◆ **Task 1**
In the passage on arithmetic expression grammar, what makes the grammar context-free?

◆ **Passage to read**

= = =

Considering the syntactic specification of simple arithmetic expressions, its context-free grammar in BNF could be

   G = ( Σ, N, P, S )
     = ( {+, -, *, (, ), number}, {<exp>, <op>}, P, <exp> )

where P consists of

   <exp> ::= <exp> <op> <exp> | ( <exp> ) | number
   <op>  ::= + | – | *

The grammar is context-free because only single nonterminals occur on the left sides of the rules. The hyperlink gives the BNF of Pascal.

= = =

◆ **Supplied records**
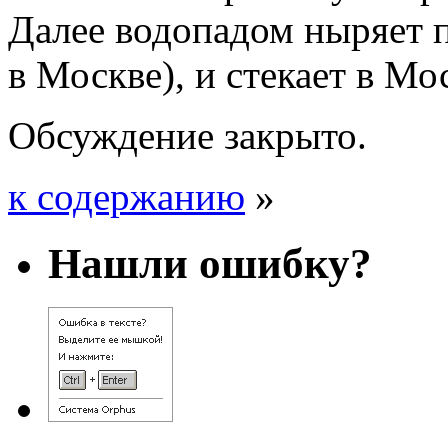
Далее водопадом ныряет 
в Москве), и стекает в Мо
Обсуждение закрыто.
к содержанию
»
Нашли ошибку?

= = =

◆ **Task 2**
Copy the lines of the records above without changes, leaving out the pictures.

◆ **Problem solution 1**
Only single nonterminals occur on the left sides of its rules.

◆ **Problem solution 2**
Далее водопадом ныряет 
в Москве), и стекает в Мо
Обсуждение закрыто.
к содержанию
»
Нашли ошибку?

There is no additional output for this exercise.